Chairman Graves offered an amendment in the nature of a substitute that the committee adopted as the base text. Members described the bill as a bipartisan package shaped by input from more than 150 members and stakeholders. Committee proponents said the bill would restore the Federal Emergency Management Agency to cabinet-level status, streamline public assistance into faster project-based grants, create a universal application for federal disaster assistance, overhaul FEMA’s mitigation framework to accelerate projects and reduce long-term disaster costs, and require greater transparency and inspector general oversight.

Ranking Member Larson, Rep. Webster, Rep. Stanton and other supporters described the legislation as the product of extensive bipartisan negotiation and said it would speed recovery, expand housing options after disasters, and reward state investments in mitigation. Multiple members noted inclusion of priority provisions from smaller bills, including language affecting duplication-of-benefits treatment for SBA loans and charitable donations, a FEMA emergency home repair program, and programs to support residential retrofit for flood resilience.

Several members raised implementation and jurisdictional concerns. Representative Huffman (Natural Resources Committee ranking member) objected to language he said would create a broad waiver from the National Environmental Policy Act (NEPA) and cautioned it went further than the FAST Act of 2015; he urged continued negotiation to preserve environmental review where appropriate. Representative Westman and others said that NEPA and Endangered Species Act provisions required further work. Representative Gillen’s amendment requiring a FEMA report on major flood resiliency investments on key roads (manager’s amendment addition) was noted and supported by members from coastal districts.

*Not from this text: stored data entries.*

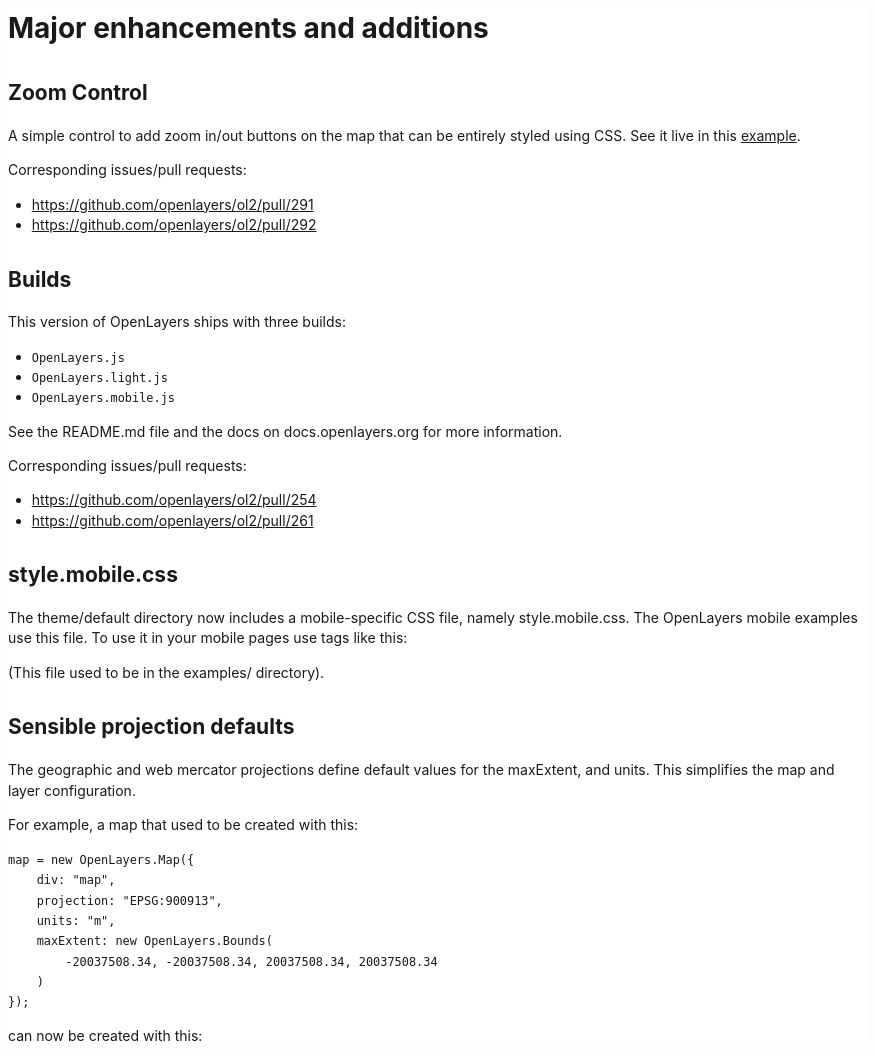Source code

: # Major enhancements and additions

## Zoom Control

A simple control to add zoom in/out buttons on the map that can be entirely styled using CSS.
See it live in this [example](http://openlayers.org/dev/examples/zoom.html).

Corresponding issues/pull requests:

 * https://github.com/openlayers/ol2/pull/291
 * https://github.com/openlayers/ol2/pull/292

## Builds

This version of OpenLayers ships with three builds:

 * `OpenLayers.js`
 * `OpenLayers.light.js`
 * `OpenLayers.mobile.js`

See the README.md file and the docs on docs.openlayers.org for more information.

Corresponding issues/pull requests:

 * https://github.com/openlayers/ol2/pull/254
 * https://github.com/openlayers/ol2/pull/261

## style.mobile.css

The theme/default directory now includes a mobile-specific CSS file, namely
style.mobile.css. The OpenLayers mobile examples use this file. To use it
in your mobile pages use tags like this:

<link rel="stylesheet" href="openlayers/theme/default/style.mobile.css" type="text/css">

(This file used to be in the examples/ directory).

## Sensible projection defaults

The geographic and web mercator projections define default values for the maxExtent, and units. This simplifies the map and layer configuration.

For example, a map that used to be created with this:

    map = new OpenLayers.Map({
        div: "map",
        projection: "EPSG:900913",
        units: "m",
        maxExtent: new OpenLayers.Bounds(
            -20037508.34, -20037508.34, 20037508.34, 20037508.34
        )
    });

can now be created with this:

Representative Norton introduced but later withdrew an amendment directing FEMA to submit a plan to supply emergency drinking water for the National Capital Region should the Potomac become unusable; Norton withdrew the amendment and signaled intent to work with committee staff on the subject. Representative Carson offered and the committee adopted an amendment requiring FEMA to provide members of Congress with detailed notifications about FEMA grants and award information to improve transparency.

The manager’s amendment incorporated technical fixes and additions requested by members and stakeholders, including provisions to improve response to fast-moving disasters and to ensure mitigation benefit reviews consider innovation and best practices.

On final disposition, the committee’s official tally was 57 yeas and 3 nays; the chair announced the bill as amended was agreed to and ordered favorably reported to the House. The committee authorized staff to make conforming technical edits and allowed members two calendar days to file supplemental or dissenting views.